"What about Peter? Can't he help?"
"He lives too far away. And she thinks he's a bore, anyway. She says I make her laugh."
Auntie Jessie laid her hands around my face, drew me in, stared into my eyes as if she was trying to hypnotise me.
"See? See what you bring people? You are a delight, Stevie, don't forget it. What would your father say about all of this?"
I tried to picture Dad, but it was Mum's face I saw. Smiling at me, loving me.
"What would Mum say?"
Auntie Jessie got some cigarettes. We liked to smoke together. It bridged the generation gap.
"One of the saddest things is loneliness," she said. "I should know. And it's not your fault; I'm not lonely when you're here. But it's just something missing. People are lonely for good reason, usually, even if they don't know what it is. There's something about people like me nobody likes."
"You're crazy," I said. If people didn't like Auntie Jessie, what did they think of me?

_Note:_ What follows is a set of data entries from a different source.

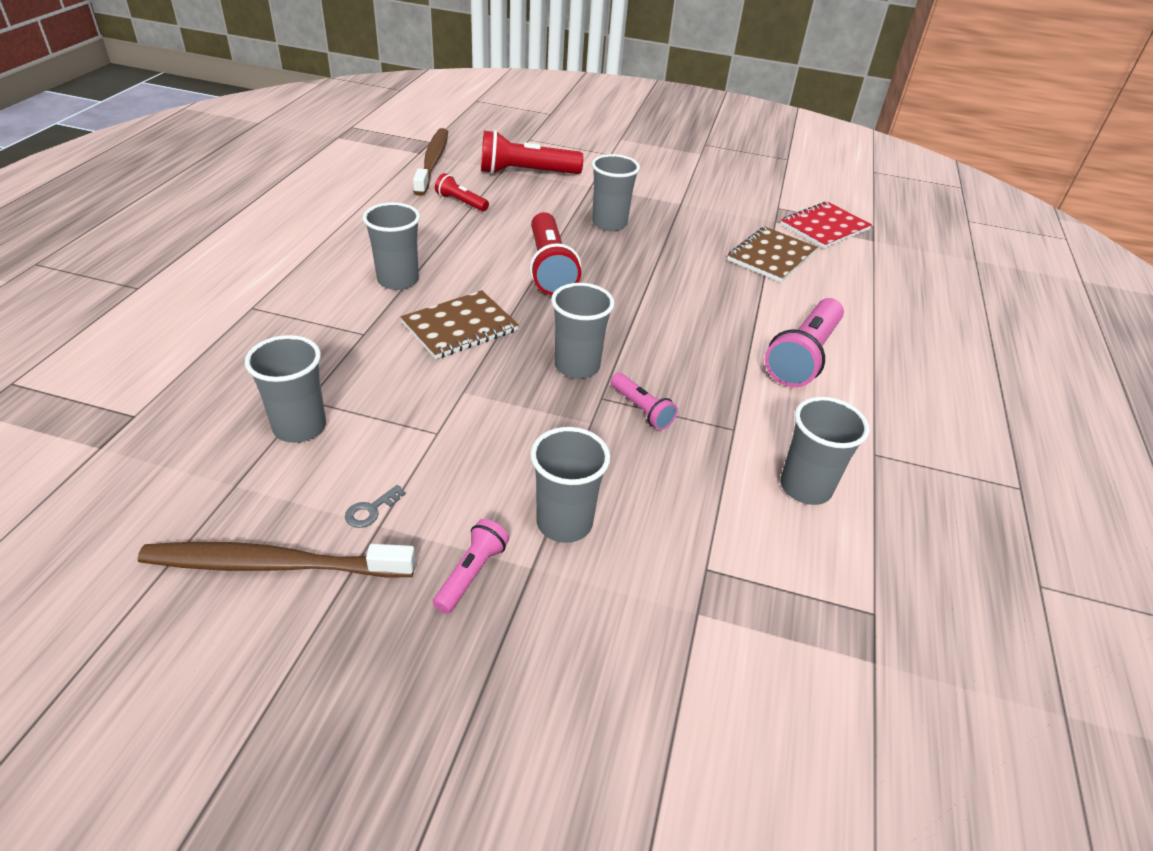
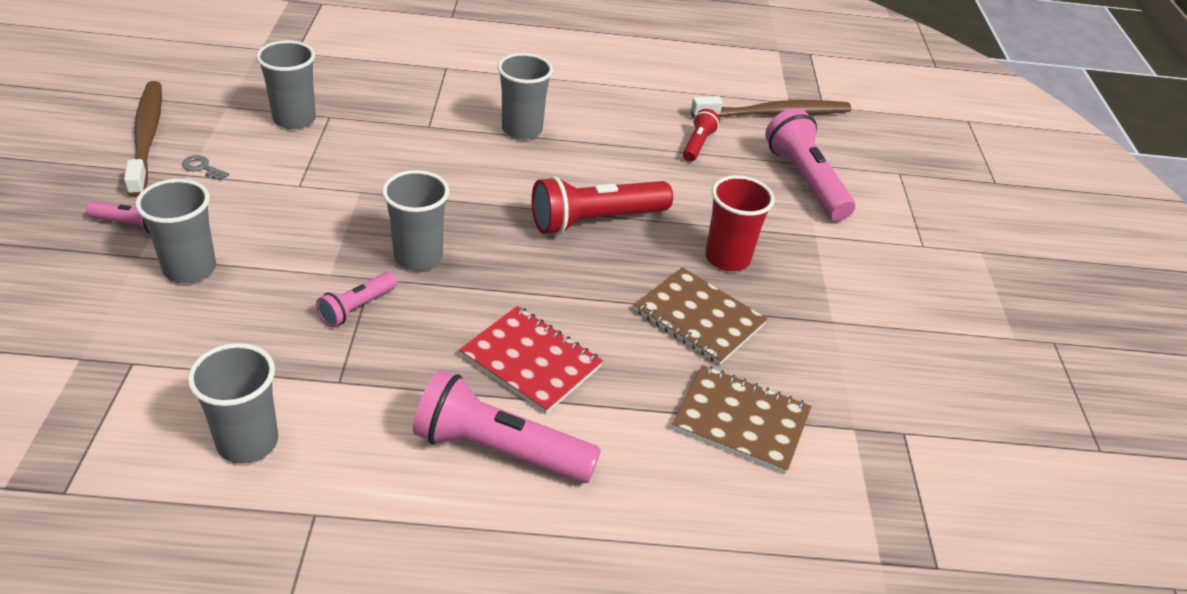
camera: 75 degrees right, 0 degrees up
(460, 327) = (459, 176): brown notebook -> brown notebook (699, 318)
(526, 173) = (805, 180): red flashlight -> pink flashlight
(609, 223) = (727, 258): grey cup -> red cup
(824, 227) = (878, 492): red notebook -> red notebook (531, 361)

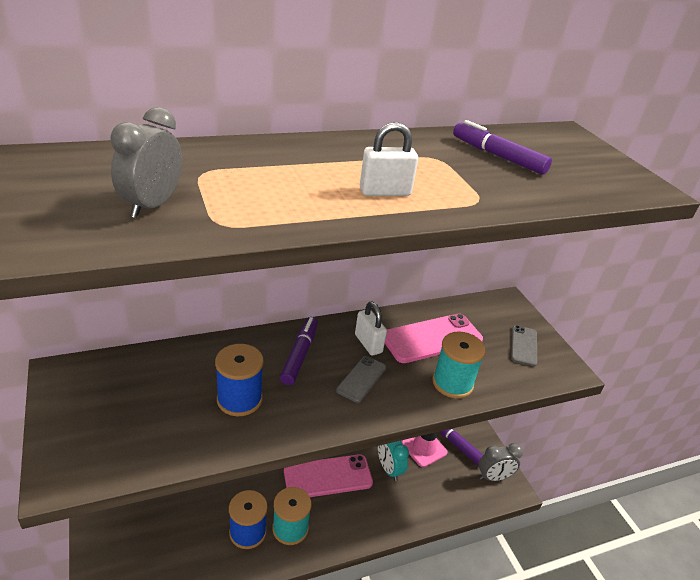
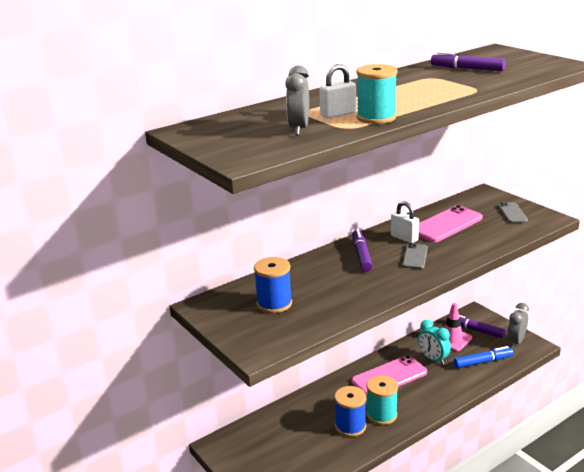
camera: 10 degrees left, 10 degrees down
(239, 399) = (340, 287): blue spool -> blue spool (274, 304)
(385, 192) = (420, 97): white padlock -> white padlock (338, 114)
(442, 492) = (483, 362): none -> blue marker
(452, 383) = (478, 243): turquoise spool -> turquoise spool (376, 117)
(493, 477) = (515, 342): grey clock -> grey clock turned 150 degrees clockwise

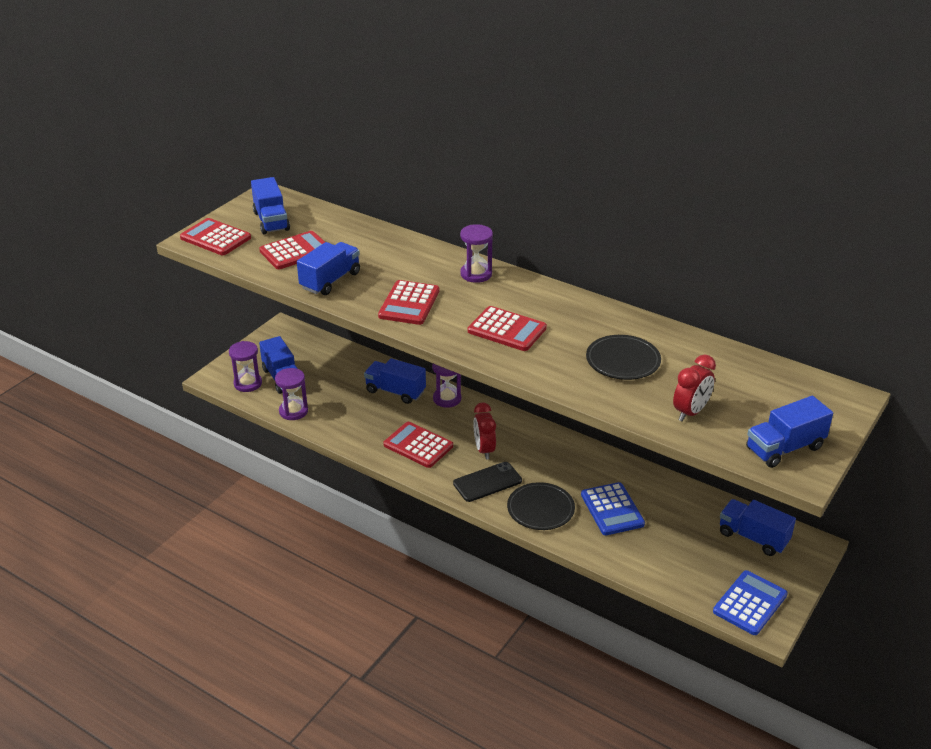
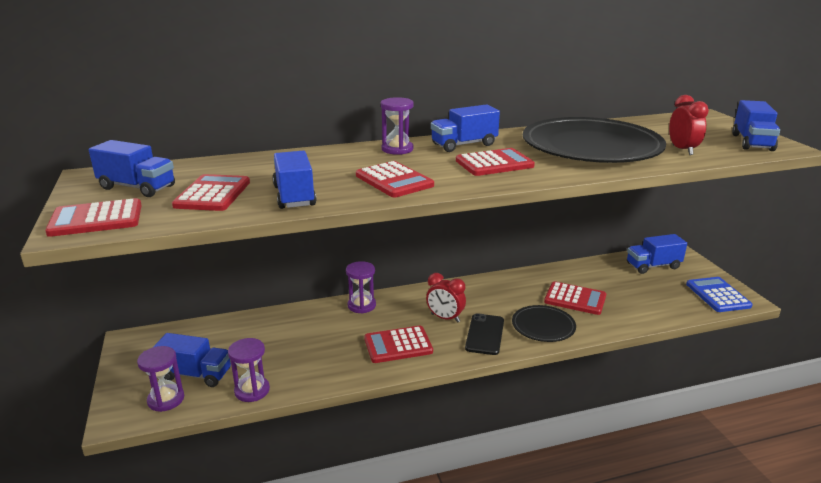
camera: 50 degrees left, 10 degrees down
(395, 391) = (315, 324): blue truck -> blue truck (464, 145)
(612, 509) = (575, 299): blue calculator -> red calculator
(623, 360) = (591, 147): black plate -> black plate, size x2.07

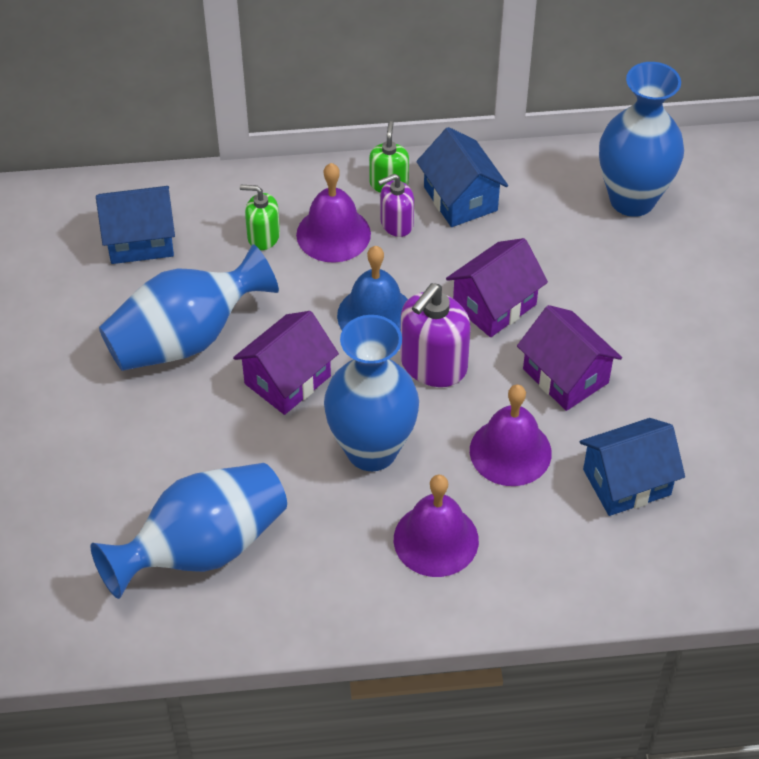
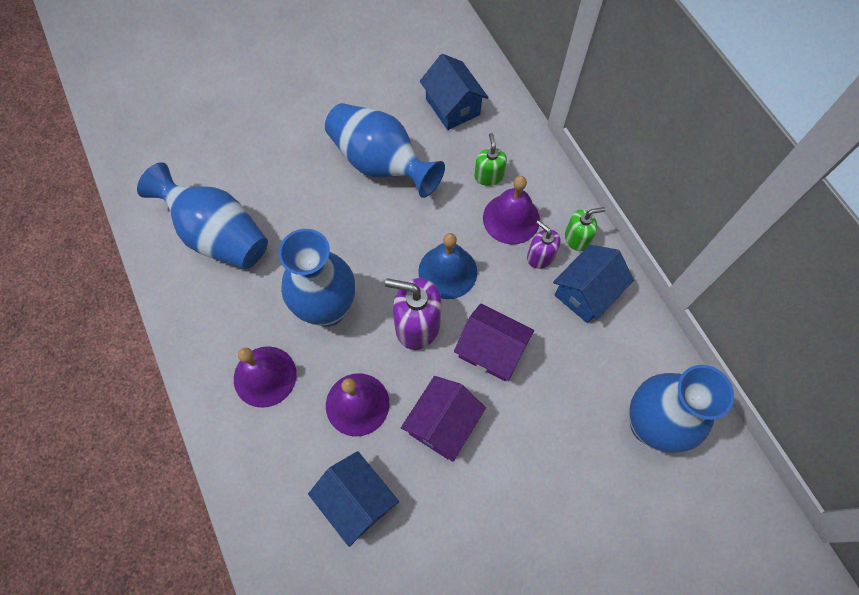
camera: 70 degrees right, 15 degrees up
(287, 380) = (369, 235): purple house -> none

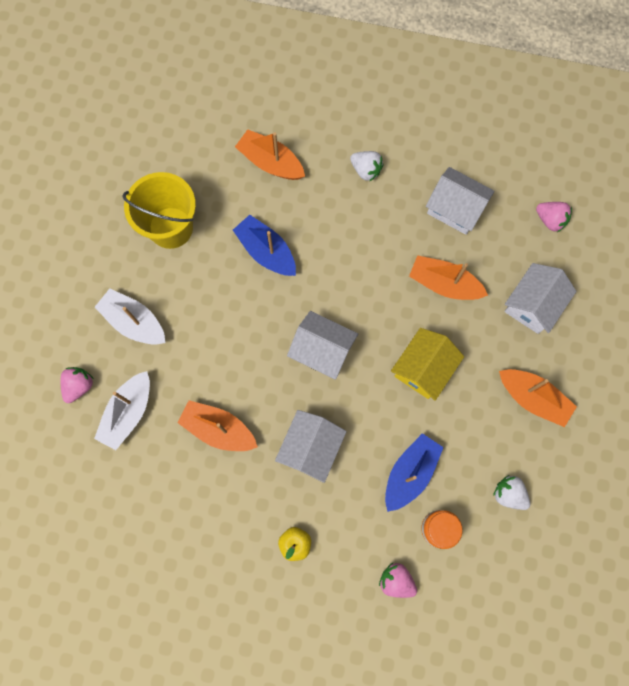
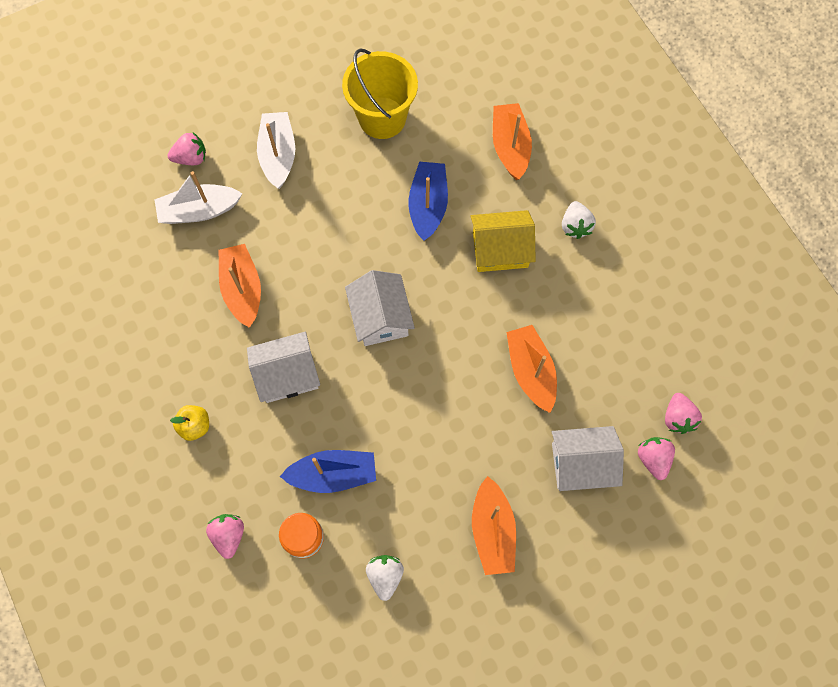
camera: 50 degrees right, 5 degrees down
(423, 368) = (437, 413): yellow house -> yellow house (500, 249)
(455, 208) = (610, 327): white house -> none
(565, 258) = (653, 459): none -> pink strawberry

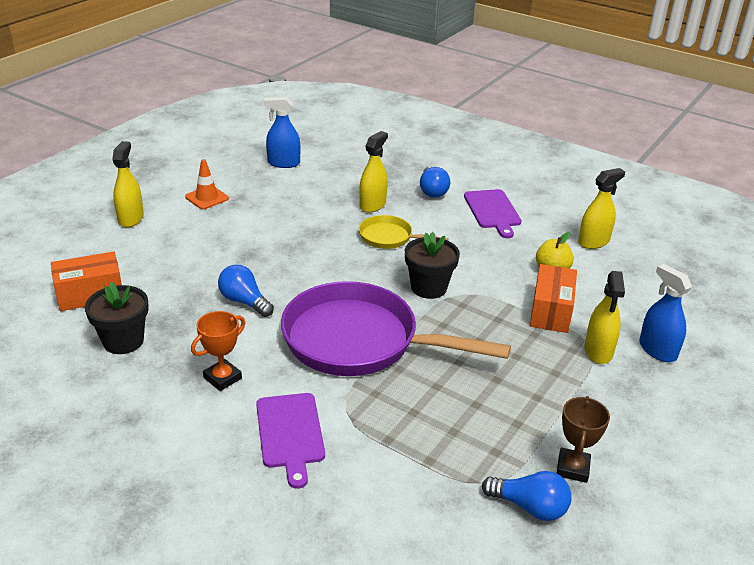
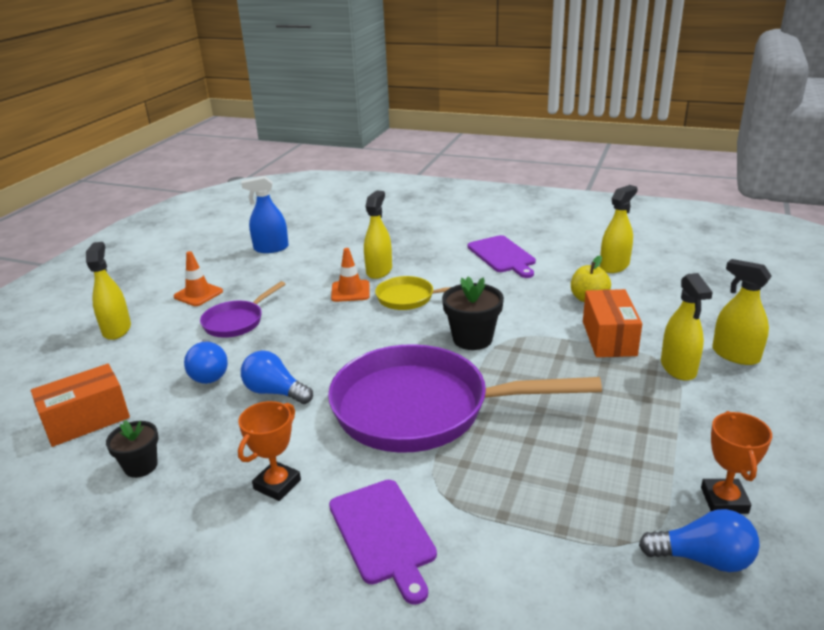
camera: 10 degrees left, 5 degrees down
(123, 341) = (141, 466): black flower pot -> black flower pot, size x0.65
(232, 231) = (236, 322): none -> purple pan
(339, 220) = (350, 291): none -> orange traffic cone
(432, 191) = (434, 248): blue light bulb -> blue light bulb (209, 373)
(572, 468) = (724, 500): brown trophy -> orange trophy
(657, 350) = (735, 355): blue spray bottle -> yellow spray bottle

I don't think anyone at the office even knew I'd been gone. They were all distracted, and every client who booked in for a course, it seemed, had heard the news. Peter and Maria were getting married. It was like two perfect worlds meeting and creating a great veil of glory which rested on everybody.
I couldn't believe how excited they all were. They kept saying, "So sad his mother isn't here to see it," never mentioning our father. And there were Maria's parents, of course. Much as I don't mind them, the few times I've met them, could they be a bit less obsessed by the whole thing?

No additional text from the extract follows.